Andre Franca

Immich on a Raspberry Pi

This post is not a tutorial, but rather my account of the process of migrating my photos from iCloud to Immich and how my Raspberry Pi has been able to run it without many issues.

Before you ask why I made the switch: I’ve been using Android since 2024, and the only decent solution that would give me easy access to my photos - despite being a privacy nightmare - was Google Photos. I happened to hear about Immich on a podcast, and the quality of the software immediately caught my attention.

Migrating my photo library to Immich turned out to be a bit more technical than I initially expected. Although the installation was straightforward - thanks to the Immich team for having well documented the entire process - the bigger problem occurred in a different way: how to import my files.

I started with what seemed like the most easier approach: uploading directly from the Immich iOS app. It was a disaster. Even though my library isn’t particularly large, after almost four days of continuous uploading, my iPhone was constantly overheating, battery health was clearly taking a hit, and I wasn’t even halfway through the process. At that point, it was obvious this wasn’t sustainable. I canceled everything and wiped the entire Immich database.

I tried to export my Photos Library from the Photos App on my old macbook and was surprised by multiple errors and missing files along the way. I gave up again.

The next step was to request a full data export from Apple. They made me wait seven days for it. The result was my data, split across 46 files, totaling 343.81 GB. Downloading this archive was painfully slow. For reasons still unclear to me, download speeds were capped at around 130 Mbps, regardless of network conditions. Once everything was finally downloaded and extracted, importing locally into Immich was suuuper fast.

One important thing here: hardware constraints played a big role in shaping the rest of the strategy. I’m running Immich on a Raspberry Pi 400 400 4GB, which is perfectly capable, but obviously limited in CPU, memory, and I/O throughput.
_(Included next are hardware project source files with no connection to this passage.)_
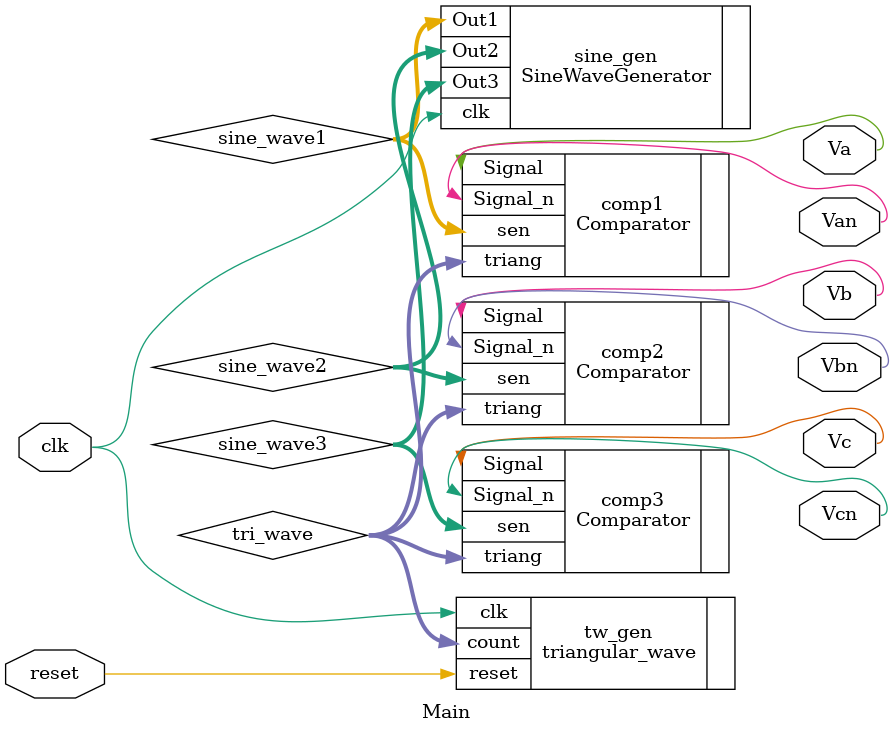
<source format=v>




module Main (
    input wire clk,        // Clock input
    input wire reset,      // Reset signal
    output wire Va,        // Output signal for phase A
	output wire Van,       // Output signal for phase A negado
    output wire Vb,        // Output signal for phase B
	output wire Vbn,       // Output signal for phase B negado
    output wire Vc,        // Output signal for phase C
	output wire Vcn        // Output signal for phase C negado
);

    // Internal signals
    wire [15:0] tri_wave;
    wire [15:0] sine_wave1, sine_wave2, sine_wave3;
    
    // Instantiate the triangular wave generator
    triangular_wave tw_gen (
        .clk(clk),
        .reset(reset),
        .count(tri_wave)
    );

    // Instantiate the sine wave generator
    SineWaveGenerator sine_gen (
        .clk(clk),
        .Out1(sine_wave1),
        .Out2(sine_wave2),
        .Out3(sine_wave3)
    );

    // Instantiate the comparators
    Comparator comp1 (
        .sen(sine_wave1),
        .triang(tri_wave),
        .Signal(Va),
		.Signal_n(Van)
    );

    Comparator comp2 (
        .sen(sine_wave2),
        .triang(tri_wave),
        .Signal(Vb),
		.Signal_n(Vbn)
    );

    Comparator comp3 (
        .sen(sine_wave3),
        .triang(tri_wave),
        .Signal(Vc),
		.Signal_n(Vcn)
    );

endmodule

</source>
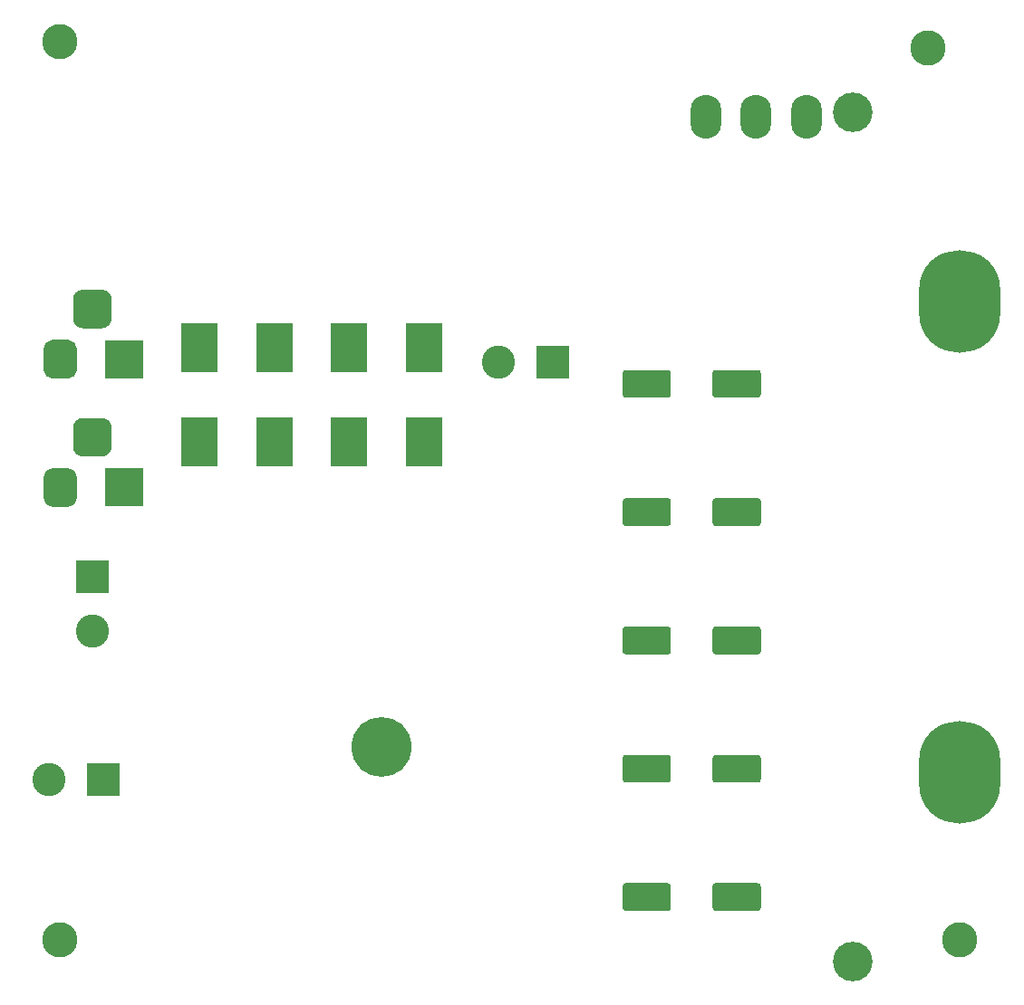
<source format=gbr>
%TF.GenerationSoftware,KiCad,Pcbnew,(5.1.6)-1*%
%TF.CreationDate,2020-10-02T15:43:25+02:00*%
%TF.ProjectId,netzteilegeregelt,6e65747a-7465-4696-9c65-676572656765,rev?*%
%TF.SameCoordinates,Original*%
%TF.FileFunction,Soldermask,Bot*%
%TF.FilePolarity,Negative*%
%FSLAX46Y46*%
G04 Gerber Fmt 4.6, Leading zero omitted, Abs format (unit mm)*
G04 Created by KiCad (PCBNEW (5.1.6)-1) date 2020-10-02 15:43:25*
%MOMM*%
%LPD*%
G01*
G04 APERTURE LIST*
%ADD10O,2.900000X4.100000*%
%ADD11C,3.700000*%
%ADD12O,7.600000X9.600000*%
%ADD13C,3.100000*%
%ADD14R,3.100000X3.100000*%
%ADD15R,3.600000X3.600000*%
%ADD16C,3.300000*%
%ADD17R,3.400000X4.600000*%
%ADD18C,5.600000*%
G04 APERTURE END LIST*
D10*
%TO.C,SW1*%
X127700000Y-65000000D03*
X123000000Y-65000000D03*
X118300000Y-65000000D03*
%TD*%
D11*
%TO.C,R2*%
X132000000Y-144000000D03*
X132000000Y-64600000D03*
D12*
X142000000Y-82300000D03*
X142000000Y-126300000D03*
%TD*%
D13*
%TO.C,J5*%
X61000000Y-113080000D03*
D14*
X61000000Y-108000000D03*
%TD*%
D13*
%TO.C,J4*%
X56920000Y-127000000D03*
D14*
X62000000Y-127000000D03*
%TD*%
D13*
%TO.C,J3*%
X98920000Y-88000000D03*
D14*
X104000000Y-88000000D03*
%TD*%
%TO.C,J2*%
G36*
G01*
X59200000Y-95900000D02*
X59200000Y-94100000D01*
G75*
G02*
X60100000Y-93200000I900000J0D01*
G01*
X61900000Y-93200000D01*
G75*
G02*
X62800000Y-94100000I0J-900000D01*
G01*
X62800000Y-95900000D01*
G75*
G02*
X61900000Y-96800000I-900000J0D01*
G01*
X60100000Y-96800000D01*
G75*
G02*
X59200000Y-95900000I0J900000D01*
G01*
G37*
G36*
G01*
X56450000Y-100725000D02*
X56450000Y-98675000D01*
G75*
G02*
X57225000Y-97900000I775000J0D01*
G01*
X58775000Y-97900000D01*
G75*
G02*
X59550000Y-98675000I0J-775000D01*
G01*
X59550000Y-100725000D01*
G75*
G02*
X58775000Y-101500000I-775000J0D01*
G01*
X57225000Y-101500000D01*
G75*
G02*
X56450000Y-100725000I0J775000D01*
G01*
G37*
D15*
X64000000Y-99700000D03*
%TD*%
%TO.C,J1*%
G36*
G01*
X59200000Y-83900000D02*
X59200000Y-82100000D01*
G75*
G02*
X60100000Y-81200000I900000J0D01*
G01*
X61900000Y-81200000D01*
G75*
G02*
X62800000Y-82100000I0J-900000D01*
G01*
X62800000Y-83900000D01*
G75*
G02*
X61900000Y-84800000I-900000J0D01*
G01*
X60100000Y-84800000D01*
G75*
G02*
X59200000Y-83900000I0J900000D01*
G01*
G37*
G36*
G01*
X56450000Y-88725000D02*
X56450000Y-86675000D01*
G75*
G02*
X57225000Y-85900000I775000J0D01*
G01*
X58775000Y-85900000D01*
G75*
G02*
X59550000Y-86675000I0J-775000D01*
G01*
X59550000Y-88725000D01*
G75*
G02*
X58775000Y-89500000I-775000J0D01*
G01*
X57225000Y-89500000D01*
G75*
G02*
X56450000Y-88725000I0J775000D01*
G01*
G37*
X64000000Y-87700000D03*
%TD*%
D16*
%TO.C,H4*%
X142000000Y-142000000D03*
%TD*%
%TO.C,H3*%
X58000000Y-58000000D03*
%TD*%
%TO.C,H2*%
X58000000Y-142000000D03*
%TD*%
%TO.C,H1*%
X139040000Y-58575000D03*
%TD*%
D17*
%TO.C,D4*%
X71000000Y-95400000D03*
X71000000Y-86600000D03*
%TD*%
%TO.C,D3*%
X78000000Y-86600000D03*
X78000000Y-95400000D03*
%TD*%
%TO.C,D2*%
X92000000Y-95400000D03*
X92000000Y-86600000D03*
%TD*%
%TO.C,D1*%
X85000000Y-86600000D03*
X85000000Y-95400000D03*
%TD*%
%TO.C,C5*%
G36*
G01*
X118950000Y-115040000D02*
X118950000Y-112960000D01*
G75*
G02*
X119210000Y-112700000I260000J0D01*
G01*
X123190000Y-112700000D01*
G75*
G02*
X123450000Y-112960000I0J-260000D01*
G01*
X123450000Y-115040000D01*
G75*
G02*
X123190000Y-115300000I-260000J0D01*
G01*
X119210000Y-115300000D01*
G75*
G02*
X118950000Y-115040000I0J260000D01*
G01*
G37*
G36*
G01*
X110550000Y-115040000D02*
X110550000Y-112960000D01*
G75*
G02*
X110810000Y-112700000I260000J0D01*
G01*
X114790000Y-112700000D01*
G75*
G02*
X115050000Y-112960000I0J-260000D01*
G01*
X115050000Y-115040000D01*
G75*
G02*
X114790000Y-115300000I-260000J0D01*
G01*
X110810000Y-115300000D01*
G75*
G02*
X110550000Y-115040000I0J260000D01*
G01*
G37*
%TD*%
%TO.C,C4*%
G36*
G01*
X118950000Y-139040000D02*
X118950000Y-136960000D01*
G75*
G02*
X119210000Y-136700000I260000J0D01*
G01*
X123190000Y-136700000D01*
G75*
G02*
X123450000Y-136960000I0J-260000D01*
G01*
X123450000Y-139040000D01*
G75*
G02*
X123190000Y-139300000I-260000J0D01*
G01*
X119210000Y-139300000D01*
G75*
G02*
X118950000Y-139040000I0J260000D01*
G01*
G37*
G36*
G01*
X110550000Y-139040000D02*
X110550000Y-136960000D01*
G75*
G02*
X110810000Y-136700000I260000J0D01*
G01*
X114790000Y-136700000D01*
G75*
G02*
X115050000Y-136960000I0J-260000D01*
G01*
X115050000Y-139040000D01*
G75*
G02*
X114790000Y-139300000I-260000J0D01*
G01*
X110810000Y-139300000D01*
G75*
G02*
X110550000Y-139040000I0J260000D01*
G01*
G37*
%TD*%
%TO.C,C3*%
G36*
G01*
X118950000Y-91040000D02*
X118950000Y-88960000D01*
G75*
G02*
X119210000Y-88700000I260000J0D01*
G01*
X123190000Y-88700000D01*
G75*
G02*
X123450000Y-88960000I0J-260000D01*
G01*
X123450000Y-91040000D01*
G75*
G02*
X123190000Y-91300000I-260000J0D01*
G01*
X119210000Y-91300000D01*
G75*
G02*
X118950000Y-91040000I0J260000D01*
G01*
G37*
G36*
G01*
X110550000Y-91040000D02*
X110550000Y-88960000D01*
G75*
G02*
X110810000Y-88700000I260000J0D01*
G01*
X114790000Y-88700000D01*
G75*
G02*
X115050000Y-88960000I0J-260000D01*
G01*
X115050000Y-91040000D01*
G75*
G02*
X114790000Y-91300000I-260000J0D01*
G01*
X110810000Y-91300000D01*
G75*
G02*
X110550000Y-91040000I0J260000D01*
G01*
G37*
%TD*%
%TO.C,C2*%
G36*
G01*
X118950000Y-127040000D02*
X118950000Y-124960000D01*
G75*
G02*
X119210000Y-124700000I260000J0D01*
G01*
X123190000Y-124700000D01*
G75*
G02*
X123450000Y-124960000I0J-260000D01*
G01*
X123450000Y-127040000D01*
G75*
G02*
X123190000Y-127300000I-260000J0D01*
G01*
X119210000Y-127300000D01*
G75*
G02*
X118950000Y-127040000I0J260000D01*
G01*
G37*
G36*
G01*
X110550000Y-127040000D02*
X110550000Y-124960000D01*
G75*
G02*
X110810000Y-124700000I260000J0D01*
G01*
X114790000Y-124700000D01*
G75*
G02*
X115050000Y-124960000I0J-260000D01*
G01*
X115050000Y-127040000D01*
G75*
G02*
X114790000Y-127300000I-260000J0D01*
G01*
X110810000Y-127300000D01*
G75*
G02*
X110550000Y-127040000I0J260000D01*
G01*
G37*
%TD*%
%TO.C,C1*%
G36*
G01*
X118950000Y-103040000D02*
X118950000Y-100960000D01*
G75*
G02*
X119210000Y-100700000I260000J0D01*
G01*
X123190000Y-100700000D01*
G75*
G02*
X123450000Y-100960000I0J-260000D01*
G01*
X123450000Y-103040000D01*
G75*
G02*
X123190000Y-103300000I-260000J0D01*
G01*
X119210000Y-103300000D01*
G75*
G02*
X118950000Y-103040000I0J260000D01*
G01*
G37*
G36*
G01*
X110550000Y-103040000D02*
X110550000Y-100960000D01*
G75*
G02*
X110810000Y-100700000I260000J0D01*
G01*
X114790000Y-100700000D01*
G75*
G02*
X115050000Y-100960000I0J-260000D01*
G01*
X115050000Y-103040000D01*
G75*
G02*
X114790000Y-103300000I-260000J0D01*
G01*
X110810000Y-103300000D01*
G75*
G02*
X110550000Y-103040000I0J260000D01*
G01*
G37*
%TD*%
D18*
%TO.C,R1*%
X88000000Y-124000000D03*
%TD*%
M02*

</source>
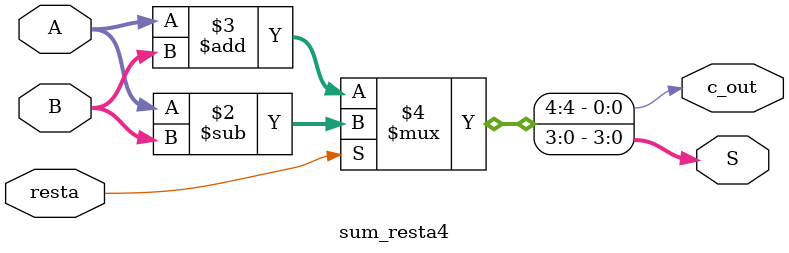
<source format=v>
`timescale 1 ns / 10 ps
module registro4 (input wire [3:0] entrada, input wire bit_en_desp, input wire Carga, Desplaza, clk, reset, output wire [3:0] salida);
	//Registro de 4 bits, soporta Carga de entrada, reseteo y desplazamiento aritmético o lógico
	// La línea de Carga indica que se va a asignar un nuevo valor al registro que viene por "entrada"
	// La línea de Desplaza indica que se va a desplazar el contenido del registro. El bit más significativo se completa con la entrada "bit_en_desp"
	wire enable;

	assign enable = Carga | Desplaza; //Si se carga o desplaza se habilitan en modificación los biestables
	cdaff ff0(Carga, entrada[0], salida[1], clk, reset, enable, salida[0]);
	cdaff ff1(Carga, entrada[1], salida[2], clk, reset, enable, salida[1]);
	cdaff ff2(Carga, entrada[2], salida[3], clk, reset, enable, salida[2]);
	cdaff ff3(Carga, entrada[3], bit_en_desp, clk, reset, enable, salida[3]); //entra un bit en el desplaz
endmodule

module registro3 (input wire [2:0] entrada, input wire bit_en_desp, input wire Carga, Desplaza, clk, reset, output wire [2:0] salida);
	//Registro de 3 bits, soporta Carga de entrada, reseteo y desplazamiento aritmético o lógico
	// La línea de Carga indica que se va a asignar un nuevo valor al registro que viene por "entrada"
	// La línea de Desplaza indica que se va a desplazar el contenido del registro. El bit más significativo se completa con la entrada "bit_en_desp"
	wire enable;

	assign enable = Carga | Desplaza; //Si se carga o desplaza se habilitan en modificación los biestables
	cdaff ff0(Carga, entrada[0], salida[1], clk, reset, enable, salida[0]);
	cdaff ff1(Carga, entrada[1], salida[2], clk, reset, enable, salida[1]);
	cdaff ff2(Carga, entrada[2], bit_en_desp, clk, reset, enable, salida[2]); //entra un bit en el desplaz
endmodule

//Biestable con entrada de mux para aceptar dos entradas posibles
module cdaff (input wire selc_d, inp_c, inp_d, clk, reset, carga, output wire salida);
	wire inp;
	
	ffdc ff0(clk, reset, carga, inp, salida);
	mux2_1_i1 mux0(inp, inp_d, inp_c, selc_d);
endmodule

//Mux de dos entradas de 1 bit realizado a partir de puertas 
module mux2_1_i1(output wire out, input wire a, b, s);
	//Declaración de conexiones internas
	wire  s_n, sa, sb;	   
	//Instancias de puertas y sus conexiones
	not inv1 (s_n, s);
	and and1 (sa, a, s_n);
	and and2 (sb, b, s);
	or or1 (out, sa, sb);
endmodule

module ffdc #(parameter retardo = 1)(input wire clk, reset, carga, d, output reg q);
	//reset asíncrono, carga síncrona
	always @(posedge clk, posedge reset)
	  if (reset)
		q <= 1'b0; //asignación no bloqueante q=0
	  else
		if (carga)
		  q <= d; //asignación no bloqueante q=d
endmodule

module sum_resta4(output wire[3:0] S, output wire c_out, input wire[3:0] A, input wire[3:0] B, input wire resta);
	assign {c_out, S} = (resta == 1) ? A - B : A + B;
endmodule

</source>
Letting Immich process everything automatically could quickly overwhelm the system, so after the importing process began, I paused all background jobs and run them manually, one at a time. I also tuned job concurrency settings, especially for CPU-heavy tasks like video transcoding, thumbnail generation, and machine learning-based search and face recognition. Keeping concurrency low prevented thermal throttling and avoided locking up the system.

After I had my data from Apple, the entire migration process took roughly a week from start to finish, including indexing, metadata extraction, and background processing. Once completed, the system has been running reliably and smoothly. One important optimization I adopted going forward is recording videos exclusively in H.264, which is widely supported and minimizes the need for transcoding. This reduces unnecessary CPU load and keeps the Raspberry Pi focused on serving content rather than constantly reprocessing it.

Immich proved to be a solid self-hosted solution since then. And now I can seamlessly back up my phone directly using the Immich Android app.